## Work request A
According to the court opinion, when was the first Petition for Rehearing denied?
** Text section follows **
An appeal from the District Court of Oklahoma County; Jack R. Parr, Judge.

William Covert Graham was convicted for the offense of Possession of Marijuana, sentenced to five (5) years imprisonment and a fine of Five Thousand Dollars ($5,000.00), and appeals. Judgment and sentence is affirmed.

Frank Grayson, Deceased, for appellant.

Larry Derryberry, Atty. Gen., Jeff L. Hartmann, Asst. Atty. Gen., for appellee.

BUSSEY, Presiding Judge:

¶1 Appellant, William Covert Graham, hereinafter referred to as defendant, was charged, tried and convicted in the District Court of Oklahoma County, Oklahoma, for the offense of Possession of Marijuana; his punishment was fixed at five (5) years imprisonment and a Five Thousand ($5,000.00) Dollar fine. This cause was reviewed by this Court and an Opinion was rendered on June 30, 1971 ordering the case reversed. A Petition for Rehearing was denied on December 10, 1971. A Second Petition for Rehearing was filed by the State of Oklahoma and upon consideration of such, we are of the opinion that the previous Order entered by this Court reversing the cause should be vacated and held for naught.
** End of Text section **
** Record extracts follows **
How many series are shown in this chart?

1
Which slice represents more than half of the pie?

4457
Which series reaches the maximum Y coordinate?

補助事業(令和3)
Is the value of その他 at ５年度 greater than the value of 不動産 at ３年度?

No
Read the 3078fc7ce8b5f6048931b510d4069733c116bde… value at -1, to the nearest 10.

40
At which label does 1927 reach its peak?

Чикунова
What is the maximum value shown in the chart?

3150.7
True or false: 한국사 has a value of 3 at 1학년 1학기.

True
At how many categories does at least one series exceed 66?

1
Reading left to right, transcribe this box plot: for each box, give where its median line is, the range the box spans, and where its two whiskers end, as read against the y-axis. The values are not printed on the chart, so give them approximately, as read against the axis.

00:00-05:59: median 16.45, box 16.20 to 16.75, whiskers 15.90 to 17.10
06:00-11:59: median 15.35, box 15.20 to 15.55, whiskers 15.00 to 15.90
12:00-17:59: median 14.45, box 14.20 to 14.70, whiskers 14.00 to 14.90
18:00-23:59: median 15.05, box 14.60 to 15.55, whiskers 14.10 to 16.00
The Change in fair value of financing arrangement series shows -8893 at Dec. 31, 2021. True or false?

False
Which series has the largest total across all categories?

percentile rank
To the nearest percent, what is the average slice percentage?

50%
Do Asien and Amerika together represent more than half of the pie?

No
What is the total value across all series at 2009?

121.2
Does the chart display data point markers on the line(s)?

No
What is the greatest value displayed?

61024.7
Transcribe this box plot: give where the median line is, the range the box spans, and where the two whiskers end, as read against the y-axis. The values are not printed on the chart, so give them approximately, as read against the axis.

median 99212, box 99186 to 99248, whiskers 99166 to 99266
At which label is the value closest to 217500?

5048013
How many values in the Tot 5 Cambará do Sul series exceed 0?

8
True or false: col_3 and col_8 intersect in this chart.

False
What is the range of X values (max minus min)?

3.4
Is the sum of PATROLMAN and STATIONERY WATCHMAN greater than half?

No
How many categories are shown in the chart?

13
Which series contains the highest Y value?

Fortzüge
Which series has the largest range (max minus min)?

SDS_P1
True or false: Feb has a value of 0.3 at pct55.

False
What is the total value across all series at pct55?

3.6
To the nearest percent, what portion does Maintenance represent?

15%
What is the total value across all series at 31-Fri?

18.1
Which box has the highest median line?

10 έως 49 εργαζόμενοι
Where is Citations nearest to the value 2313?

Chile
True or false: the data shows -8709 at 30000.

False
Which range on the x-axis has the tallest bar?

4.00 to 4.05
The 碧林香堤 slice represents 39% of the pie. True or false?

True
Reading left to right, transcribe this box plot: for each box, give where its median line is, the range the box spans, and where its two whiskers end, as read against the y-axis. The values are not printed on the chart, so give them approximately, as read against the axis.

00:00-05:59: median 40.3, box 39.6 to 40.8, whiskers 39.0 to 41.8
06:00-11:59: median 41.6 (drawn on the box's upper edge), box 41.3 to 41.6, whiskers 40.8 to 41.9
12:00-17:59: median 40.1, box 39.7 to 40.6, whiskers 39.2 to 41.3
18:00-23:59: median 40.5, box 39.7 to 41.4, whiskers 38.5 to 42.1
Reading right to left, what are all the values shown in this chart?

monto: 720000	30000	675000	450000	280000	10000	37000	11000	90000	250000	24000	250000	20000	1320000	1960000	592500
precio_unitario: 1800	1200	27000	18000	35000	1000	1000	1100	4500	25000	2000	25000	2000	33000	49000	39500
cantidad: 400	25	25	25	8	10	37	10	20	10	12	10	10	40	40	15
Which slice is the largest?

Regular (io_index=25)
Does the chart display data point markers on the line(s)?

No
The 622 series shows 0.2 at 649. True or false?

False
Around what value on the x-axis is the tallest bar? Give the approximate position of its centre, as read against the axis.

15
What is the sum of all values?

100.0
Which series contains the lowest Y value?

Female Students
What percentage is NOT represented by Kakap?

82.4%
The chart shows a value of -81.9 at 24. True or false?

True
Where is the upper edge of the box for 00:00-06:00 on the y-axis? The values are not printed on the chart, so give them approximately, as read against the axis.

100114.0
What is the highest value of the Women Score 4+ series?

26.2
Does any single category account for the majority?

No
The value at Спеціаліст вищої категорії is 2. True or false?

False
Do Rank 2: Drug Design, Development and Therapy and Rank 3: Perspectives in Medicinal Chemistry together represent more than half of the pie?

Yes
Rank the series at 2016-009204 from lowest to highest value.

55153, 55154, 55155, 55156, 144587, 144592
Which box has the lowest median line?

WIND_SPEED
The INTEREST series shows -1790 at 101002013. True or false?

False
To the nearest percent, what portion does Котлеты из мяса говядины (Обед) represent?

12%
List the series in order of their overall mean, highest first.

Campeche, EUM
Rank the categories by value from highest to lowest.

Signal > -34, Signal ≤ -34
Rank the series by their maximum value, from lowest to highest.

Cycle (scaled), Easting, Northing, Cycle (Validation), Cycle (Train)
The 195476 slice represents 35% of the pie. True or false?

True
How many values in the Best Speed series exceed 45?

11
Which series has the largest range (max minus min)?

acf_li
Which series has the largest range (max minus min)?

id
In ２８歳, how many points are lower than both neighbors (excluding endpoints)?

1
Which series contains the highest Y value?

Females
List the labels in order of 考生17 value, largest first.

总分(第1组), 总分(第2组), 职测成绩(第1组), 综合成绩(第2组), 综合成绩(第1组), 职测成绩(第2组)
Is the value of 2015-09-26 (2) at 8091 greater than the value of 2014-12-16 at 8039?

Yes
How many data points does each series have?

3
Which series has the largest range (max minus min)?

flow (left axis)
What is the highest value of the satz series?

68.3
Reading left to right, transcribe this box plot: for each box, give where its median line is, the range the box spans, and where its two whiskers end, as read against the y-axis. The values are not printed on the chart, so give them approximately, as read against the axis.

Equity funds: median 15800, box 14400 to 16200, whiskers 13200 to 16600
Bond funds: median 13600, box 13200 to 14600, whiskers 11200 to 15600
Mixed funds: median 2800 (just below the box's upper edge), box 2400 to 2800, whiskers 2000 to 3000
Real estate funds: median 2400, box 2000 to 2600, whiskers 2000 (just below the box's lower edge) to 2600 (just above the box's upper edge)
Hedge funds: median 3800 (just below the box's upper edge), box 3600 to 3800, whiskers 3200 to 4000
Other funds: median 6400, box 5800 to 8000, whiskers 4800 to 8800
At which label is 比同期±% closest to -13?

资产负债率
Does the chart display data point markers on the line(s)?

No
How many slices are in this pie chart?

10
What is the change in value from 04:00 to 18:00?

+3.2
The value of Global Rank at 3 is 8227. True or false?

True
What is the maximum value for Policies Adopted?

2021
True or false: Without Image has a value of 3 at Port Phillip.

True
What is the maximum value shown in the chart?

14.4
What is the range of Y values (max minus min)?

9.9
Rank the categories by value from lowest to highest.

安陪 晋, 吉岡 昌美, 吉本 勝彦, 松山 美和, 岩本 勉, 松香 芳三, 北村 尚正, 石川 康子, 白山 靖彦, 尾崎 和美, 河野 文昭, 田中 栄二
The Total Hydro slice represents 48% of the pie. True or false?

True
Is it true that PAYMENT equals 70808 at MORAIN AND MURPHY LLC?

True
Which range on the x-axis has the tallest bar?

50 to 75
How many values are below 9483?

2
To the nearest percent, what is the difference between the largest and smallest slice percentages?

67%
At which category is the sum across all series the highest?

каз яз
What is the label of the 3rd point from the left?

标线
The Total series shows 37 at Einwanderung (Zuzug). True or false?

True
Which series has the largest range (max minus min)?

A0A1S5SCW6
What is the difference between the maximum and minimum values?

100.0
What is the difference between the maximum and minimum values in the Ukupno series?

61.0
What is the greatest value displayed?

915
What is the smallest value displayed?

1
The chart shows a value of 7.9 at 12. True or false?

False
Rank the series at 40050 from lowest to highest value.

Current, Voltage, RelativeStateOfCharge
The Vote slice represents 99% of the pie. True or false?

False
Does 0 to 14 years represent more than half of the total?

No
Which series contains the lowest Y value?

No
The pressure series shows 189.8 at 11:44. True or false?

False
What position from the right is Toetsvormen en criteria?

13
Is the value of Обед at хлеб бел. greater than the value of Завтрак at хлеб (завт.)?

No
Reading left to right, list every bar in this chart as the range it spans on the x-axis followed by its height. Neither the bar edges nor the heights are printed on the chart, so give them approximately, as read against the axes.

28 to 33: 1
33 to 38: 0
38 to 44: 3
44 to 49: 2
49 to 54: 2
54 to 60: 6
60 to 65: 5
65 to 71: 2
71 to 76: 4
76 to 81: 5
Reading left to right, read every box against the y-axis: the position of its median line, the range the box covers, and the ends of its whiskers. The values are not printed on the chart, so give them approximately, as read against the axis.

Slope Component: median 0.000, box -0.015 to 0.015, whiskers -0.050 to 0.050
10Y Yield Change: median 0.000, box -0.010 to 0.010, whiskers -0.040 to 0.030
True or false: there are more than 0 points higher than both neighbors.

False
** End of Record extracts **
## Work request B
Copy the lines of the records from the first line up to and including the line that contains "Is the value of その他", keeping each one unchanged.

## Exercise response A
December 10, 1971.

## Exercise response B
How many series are shown in this chart?

1
Which slice represents more than half of the pie?

4457
Which series reaches the maximum Y coordinate?

補助事業(令和3)
Is the value of その他 at ５年度 greater than the value of 不動産 at ３年度?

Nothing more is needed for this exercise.